> PASSAGE SHOWN
Re: Join push-down support for foreign tables

From: Kouhei Kaigai <kaigai(at)ak(dot)jp(dot)nec(dot)com>
To: Robert Haas <robertmhaas(at)gmail(dot)com>, Shigeru Hanada <shigeru(dot)hanada(at)gmail(dot)com>
Cc: PostgreSQL-development <pgsql-hackers(at)postgresql(dot)org>
Subject: Re: Join push-down support for foreign tables
Date: 2014-12-16 00:00:53
Message-ID: 9A28C8860F777E439AA12E8AEA7694F80109199D@BPXM15GP.gisp.nec.co.jp
Views: Raw Message | Whole Thread | Download mbox | Resend email
Thread:
Lists: pgsql-hackers

Hanada-san,

Thanks for proposing this great functionality people waited for.

> On Mon, Dec 15, 2014 at 3:40 AM, Shigeru Hanada <shigeru(dot)hanada(at)gmail(dot)com>
> wrote:
> > I'm working on $SUBJECT and would like to get comments about the
> > design. Attached patch is for the design below.
>
> I'm glad you are working on this.
>
> > 1. Join source relations
> > As described above, postgres_fdw (and most of SQL-based FDWs) needs to
> > check that 1) all foreign tables in the join belong to a server, and
> > 2) all foreign tables have same checkAsUser.
> > In addition to that, I add extra limitation that both inner/outer
> > should be plain foreign tables, not a result of foreign join. This
> > limiation makes SQL generator simple. Fundamentally it's possible to
> > join even join relations, so N-way join is listed as enhancement item
> > below.
>
> It seems pretty important to me that we have a way to push the entire join
> nest down. Being able to push down a 2-way join but not more seems like
> quite a severe limitation.
>
As long as we don't care about simpleness/gracefulness of the remote
query, what we need to do is not complicated. All the optimization jobs
are responsibility of remote system.

Let me explain my thought:
We have three cases to be considered; (1) a join between foreign tables
that is the supported case, (2) a join either of relations is foreign
join, and (3) a join both of relations are foreign joins.

In case of (1), remote query shall have the following form:
SELECT <tlist> FROM FT1 JOIN FT2 ON <cond> WHERE <qual>

In case of (2) or (3), because we already construct inner/outer join,
it is not difficult to replace the FT1 or FT2 above by sub-query, like:
SELECT <tlist> FROM FT3 JOIN
(SELECT <tlist> FROM FT1 JOIN FT2 ON <cond> WHERE <qual>) as FJ1
ON <joincond> WHERE <qual>

How about your thought?

> TASK ITEM
Answer these questions about the join push-down message.
(a) According to the design, which two conditions must postgres_fdw check for the foreign tables in a join?
(b) Whose responsibility are all the optimization jobs, according to the reply?
(c) In cases (2) and (3), what replaces FT1 or FT2 in the remote query?
The material after this point comes from a different source.

> STORED DATA
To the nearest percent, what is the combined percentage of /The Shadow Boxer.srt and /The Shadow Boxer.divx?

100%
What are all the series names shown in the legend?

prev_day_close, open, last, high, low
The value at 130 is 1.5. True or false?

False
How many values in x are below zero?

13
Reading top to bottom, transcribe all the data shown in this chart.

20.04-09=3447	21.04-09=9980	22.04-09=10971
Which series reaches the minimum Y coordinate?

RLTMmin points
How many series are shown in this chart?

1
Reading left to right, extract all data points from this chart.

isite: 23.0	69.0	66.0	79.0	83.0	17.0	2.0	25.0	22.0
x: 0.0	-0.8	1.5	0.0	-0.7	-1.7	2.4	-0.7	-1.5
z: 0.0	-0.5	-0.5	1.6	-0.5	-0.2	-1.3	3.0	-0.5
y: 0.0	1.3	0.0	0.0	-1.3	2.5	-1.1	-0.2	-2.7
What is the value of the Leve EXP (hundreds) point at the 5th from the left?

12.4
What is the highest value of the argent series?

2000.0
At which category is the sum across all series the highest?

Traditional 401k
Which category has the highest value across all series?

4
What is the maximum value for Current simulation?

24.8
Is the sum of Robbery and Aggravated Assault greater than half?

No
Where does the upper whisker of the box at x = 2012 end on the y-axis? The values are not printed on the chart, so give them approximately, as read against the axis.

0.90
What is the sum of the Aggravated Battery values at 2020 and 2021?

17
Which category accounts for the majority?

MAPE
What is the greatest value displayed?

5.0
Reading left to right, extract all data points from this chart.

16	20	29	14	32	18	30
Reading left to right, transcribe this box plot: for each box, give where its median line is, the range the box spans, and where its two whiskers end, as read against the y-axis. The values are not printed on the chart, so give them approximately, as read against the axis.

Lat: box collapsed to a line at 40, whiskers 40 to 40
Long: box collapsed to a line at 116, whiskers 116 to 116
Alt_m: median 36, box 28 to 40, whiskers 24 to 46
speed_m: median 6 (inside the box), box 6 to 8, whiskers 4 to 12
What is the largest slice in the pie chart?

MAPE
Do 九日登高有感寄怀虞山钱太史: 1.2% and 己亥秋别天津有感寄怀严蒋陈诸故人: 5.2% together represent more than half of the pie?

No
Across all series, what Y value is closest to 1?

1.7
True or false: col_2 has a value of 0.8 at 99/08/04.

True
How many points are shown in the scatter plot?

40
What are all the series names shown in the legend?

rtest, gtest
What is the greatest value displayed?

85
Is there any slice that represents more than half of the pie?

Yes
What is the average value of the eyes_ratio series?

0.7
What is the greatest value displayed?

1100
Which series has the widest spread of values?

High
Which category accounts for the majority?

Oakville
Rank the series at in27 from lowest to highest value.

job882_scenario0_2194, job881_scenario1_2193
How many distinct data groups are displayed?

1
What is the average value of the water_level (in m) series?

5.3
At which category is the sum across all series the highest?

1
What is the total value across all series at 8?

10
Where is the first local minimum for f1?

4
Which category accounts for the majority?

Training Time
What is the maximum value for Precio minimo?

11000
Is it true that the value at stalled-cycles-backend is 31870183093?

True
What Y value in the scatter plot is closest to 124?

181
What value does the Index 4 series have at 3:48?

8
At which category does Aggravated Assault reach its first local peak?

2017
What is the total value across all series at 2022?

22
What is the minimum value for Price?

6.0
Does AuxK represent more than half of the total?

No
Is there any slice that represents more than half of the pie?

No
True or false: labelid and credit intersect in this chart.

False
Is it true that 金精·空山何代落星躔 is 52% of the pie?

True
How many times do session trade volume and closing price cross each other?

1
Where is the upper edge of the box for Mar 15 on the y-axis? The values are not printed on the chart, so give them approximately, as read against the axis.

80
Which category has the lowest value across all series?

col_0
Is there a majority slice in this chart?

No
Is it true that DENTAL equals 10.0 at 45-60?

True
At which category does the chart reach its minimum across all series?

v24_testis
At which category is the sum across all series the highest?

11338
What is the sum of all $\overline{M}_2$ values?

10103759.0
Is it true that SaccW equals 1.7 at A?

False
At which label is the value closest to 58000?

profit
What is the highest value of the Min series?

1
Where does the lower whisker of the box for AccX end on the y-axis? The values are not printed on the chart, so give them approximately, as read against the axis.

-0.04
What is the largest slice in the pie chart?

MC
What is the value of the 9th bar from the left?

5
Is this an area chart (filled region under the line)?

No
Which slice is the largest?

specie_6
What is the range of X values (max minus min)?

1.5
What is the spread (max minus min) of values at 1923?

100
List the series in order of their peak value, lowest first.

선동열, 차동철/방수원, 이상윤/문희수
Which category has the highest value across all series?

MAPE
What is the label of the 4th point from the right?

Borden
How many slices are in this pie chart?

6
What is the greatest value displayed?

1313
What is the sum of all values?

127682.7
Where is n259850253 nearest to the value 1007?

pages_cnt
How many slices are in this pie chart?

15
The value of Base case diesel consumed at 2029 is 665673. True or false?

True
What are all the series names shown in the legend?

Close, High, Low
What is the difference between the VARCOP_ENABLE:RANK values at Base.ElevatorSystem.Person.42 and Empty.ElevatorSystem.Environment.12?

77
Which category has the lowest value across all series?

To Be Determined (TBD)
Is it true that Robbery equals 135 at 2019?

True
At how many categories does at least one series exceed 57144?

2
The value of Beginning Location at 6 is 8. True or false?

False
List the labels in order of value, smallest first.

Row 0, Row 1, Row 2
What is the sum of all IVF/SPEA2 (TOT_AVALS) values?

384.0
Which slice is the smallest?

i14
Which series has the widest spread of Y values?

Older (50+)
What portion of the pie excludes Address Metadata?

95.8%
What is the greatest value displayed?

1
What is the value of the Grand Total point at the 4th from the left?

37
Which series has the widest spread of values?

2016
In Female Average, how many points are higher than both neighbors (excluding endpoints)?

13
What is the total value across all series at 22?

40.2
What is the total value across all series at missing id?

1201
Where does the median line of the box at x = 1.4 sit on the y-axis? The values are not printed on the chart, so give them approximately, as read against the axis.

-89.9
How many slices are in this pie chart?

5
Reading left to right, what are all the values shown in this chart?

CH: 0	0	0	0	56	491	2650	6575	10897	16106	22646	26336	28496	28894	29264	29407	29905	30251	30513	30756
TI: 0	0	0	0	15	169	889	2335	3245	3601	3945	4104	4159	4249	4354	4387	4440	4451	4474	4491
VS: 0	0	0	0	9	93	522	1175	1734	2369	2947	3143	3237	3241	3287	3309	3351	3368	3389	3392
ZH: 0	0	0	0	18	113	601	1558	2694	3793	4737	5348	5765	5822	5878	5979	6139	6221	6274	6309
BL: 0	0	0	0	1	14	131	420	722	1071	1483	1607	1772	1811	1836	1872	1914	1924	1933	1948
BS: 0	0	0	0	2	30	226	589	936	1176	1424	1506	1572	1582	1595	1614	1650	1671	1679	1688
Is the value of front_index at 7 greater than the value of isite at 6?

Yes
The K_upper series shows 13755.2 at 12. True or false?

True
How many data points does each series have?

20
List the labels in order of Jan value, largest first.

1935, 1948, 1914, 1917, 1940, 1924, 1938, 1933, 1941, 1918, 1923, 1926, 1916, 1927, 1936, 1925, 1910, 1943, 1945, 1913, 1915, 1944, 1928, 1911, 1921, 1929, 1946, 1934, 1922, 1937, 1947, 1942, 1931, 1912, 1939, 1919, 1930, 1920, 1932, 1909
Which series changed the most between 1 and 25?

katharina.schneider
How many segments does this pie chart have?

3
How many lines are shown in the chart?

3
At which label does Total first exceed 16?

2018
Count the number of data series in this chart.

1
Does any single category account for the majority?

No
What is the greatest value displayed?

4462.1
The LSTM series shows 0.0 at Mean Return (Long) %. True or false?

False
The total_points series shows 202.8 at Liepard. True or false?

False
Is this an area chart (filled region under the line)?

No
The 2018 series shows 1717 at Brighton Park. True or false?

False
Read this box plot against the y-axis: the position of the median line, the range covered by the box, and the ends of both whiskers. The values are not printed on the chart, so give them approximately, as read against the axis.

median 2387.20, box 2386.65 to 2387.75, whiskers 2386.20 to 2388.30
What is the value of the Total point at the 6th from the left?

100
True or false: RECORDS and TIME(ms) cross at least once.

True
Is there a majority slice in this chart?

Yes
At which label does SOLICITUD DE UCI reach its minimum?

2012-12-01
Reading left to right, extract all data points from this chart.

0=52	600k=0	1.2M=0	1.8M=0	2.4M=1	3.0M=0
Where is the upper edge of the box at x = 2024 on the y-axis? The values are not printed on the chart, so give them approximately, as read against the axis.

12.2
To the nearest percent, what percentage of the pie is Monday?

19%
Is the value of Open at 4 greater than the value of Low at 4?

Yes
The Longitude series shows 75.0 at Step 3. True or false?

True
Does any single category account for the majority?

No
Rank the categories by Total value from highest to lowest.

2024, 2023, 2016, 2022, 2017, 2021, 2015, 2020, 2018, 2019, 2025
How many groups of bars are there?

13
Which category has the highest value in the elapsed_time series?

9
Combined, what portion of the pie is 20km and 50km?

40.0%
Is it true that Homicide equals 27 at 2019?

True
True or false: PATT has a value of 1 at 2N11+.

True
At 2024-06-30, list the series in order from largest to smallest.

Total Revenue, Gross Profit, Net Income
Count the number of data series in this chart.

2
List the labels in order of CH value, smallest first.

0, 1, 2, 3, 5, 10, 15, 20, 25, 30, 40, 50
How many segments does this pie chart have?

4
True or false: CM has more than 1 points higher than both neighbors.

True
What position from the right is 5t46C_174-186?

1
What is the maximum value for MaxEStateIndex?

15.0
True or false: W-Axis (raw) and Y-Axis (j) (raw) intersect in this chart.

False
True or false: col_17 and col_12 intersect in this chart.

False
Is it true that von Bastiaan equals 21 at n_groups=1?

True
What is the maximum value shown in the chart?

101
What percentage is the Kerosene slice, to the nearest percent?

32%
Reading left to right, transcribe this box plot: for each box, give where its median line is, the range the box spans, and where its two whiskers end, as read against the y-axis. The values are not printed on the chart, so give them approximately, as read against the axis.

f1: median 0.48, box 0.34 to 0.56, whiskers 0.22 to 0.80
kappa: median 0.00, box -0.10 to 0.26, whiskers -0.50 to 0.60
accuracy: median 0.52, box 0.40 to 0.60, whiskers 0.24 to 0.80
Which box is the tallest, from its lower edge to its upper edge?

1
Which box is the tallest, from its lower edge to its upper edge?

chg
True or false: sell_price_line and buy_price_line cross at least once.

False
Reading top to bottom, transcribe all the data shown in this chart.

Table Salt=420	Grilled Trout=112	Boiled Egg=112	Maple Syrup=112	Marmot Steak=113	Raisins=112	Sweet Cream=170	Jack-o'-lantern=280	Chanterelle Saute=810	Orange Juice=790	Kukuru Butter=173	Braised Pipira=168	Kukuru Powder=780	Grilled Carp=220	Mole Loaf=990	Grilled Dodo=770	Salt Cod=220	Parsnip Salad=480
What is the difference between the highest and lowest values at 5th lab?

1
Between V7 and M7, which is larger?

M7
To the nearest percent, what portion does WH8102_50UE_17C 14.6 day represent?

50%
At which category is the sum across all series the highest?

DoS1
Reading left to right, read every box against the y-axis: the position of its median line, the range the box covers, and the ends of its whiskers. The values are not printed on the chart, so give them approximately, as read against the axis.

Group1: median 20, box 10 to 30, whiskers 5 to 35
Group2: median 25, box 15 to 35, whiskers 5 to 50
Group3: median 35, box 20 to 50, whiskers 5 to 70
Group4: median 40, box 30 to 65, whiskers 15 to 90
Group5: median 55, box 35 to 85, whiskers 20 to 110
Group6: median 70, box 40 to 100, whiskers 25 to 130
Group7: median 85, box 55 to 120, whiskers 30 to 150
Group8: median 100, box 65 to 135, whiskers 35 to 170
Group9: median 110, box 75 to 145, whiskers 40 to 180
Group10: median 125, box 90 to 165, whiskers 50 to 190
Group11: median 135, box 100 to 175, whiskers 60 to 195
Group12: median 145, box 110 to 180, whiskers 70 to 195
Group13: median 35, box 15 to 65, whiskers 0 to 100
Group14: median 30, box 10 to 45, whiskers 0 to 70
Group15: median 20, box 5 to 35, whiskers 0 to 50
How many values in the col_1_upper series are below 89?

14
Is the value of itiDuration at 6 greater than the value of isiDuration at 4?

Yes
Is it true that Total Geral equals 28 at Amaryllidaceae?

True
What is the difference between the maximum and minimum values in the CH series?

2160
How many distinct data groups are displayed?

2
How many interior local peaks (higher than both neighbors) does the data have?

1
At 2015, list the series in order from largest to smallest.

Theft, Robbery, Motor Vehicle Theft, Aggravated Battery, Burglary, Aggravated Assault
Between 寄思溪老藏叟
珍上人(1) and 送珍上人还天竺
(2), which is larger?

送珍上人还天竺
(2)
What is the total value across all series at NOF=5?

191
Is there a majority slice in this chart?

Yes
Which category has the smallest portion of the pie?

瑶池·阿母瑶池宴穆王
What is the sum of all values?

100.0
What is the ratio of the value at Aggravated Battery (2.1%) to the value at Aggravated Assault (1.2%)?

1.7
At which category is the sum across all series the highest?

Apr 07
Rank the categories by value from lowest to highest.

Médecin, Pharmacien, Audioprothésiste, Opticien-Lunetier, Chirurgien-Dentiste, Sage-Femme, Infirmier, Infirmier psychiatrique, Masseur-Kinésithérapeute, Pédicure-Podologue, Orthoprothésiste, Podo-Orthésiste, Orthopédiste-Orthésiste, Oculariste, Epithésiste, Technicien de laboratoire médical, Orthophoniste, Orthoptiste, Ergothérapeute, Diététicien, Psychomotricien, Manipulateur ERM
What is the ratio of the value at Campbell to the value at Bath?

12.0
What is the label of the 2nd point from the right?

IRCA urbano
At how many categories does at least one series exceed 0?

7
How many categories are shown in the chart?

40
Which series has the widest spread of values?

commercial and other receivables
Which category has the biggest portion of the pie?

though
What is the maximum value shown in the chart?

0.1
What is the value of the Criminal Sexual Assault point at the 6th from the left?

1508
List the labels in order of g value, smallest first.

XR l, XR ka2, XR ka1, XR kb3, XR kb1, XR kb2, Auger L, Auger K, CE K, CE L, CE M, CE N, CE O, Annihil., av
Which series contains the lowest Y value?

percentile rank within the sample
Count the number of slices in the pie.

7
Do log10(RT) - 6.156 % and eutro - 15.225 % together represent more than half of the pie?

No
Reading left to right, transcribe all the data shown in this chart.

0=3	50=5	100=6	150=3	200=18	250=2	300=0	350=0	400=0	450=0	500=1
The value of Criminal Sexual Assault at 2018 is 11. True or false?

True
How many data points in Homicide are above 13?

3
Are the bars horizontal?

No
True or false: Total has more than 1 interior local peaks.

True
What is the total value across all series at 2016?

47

> YOUR SOLUTION
(a) All foreign tables in the join belong to one server, and all have the same checkAsUser.
(b) The remote system's.
(c) A sub-query.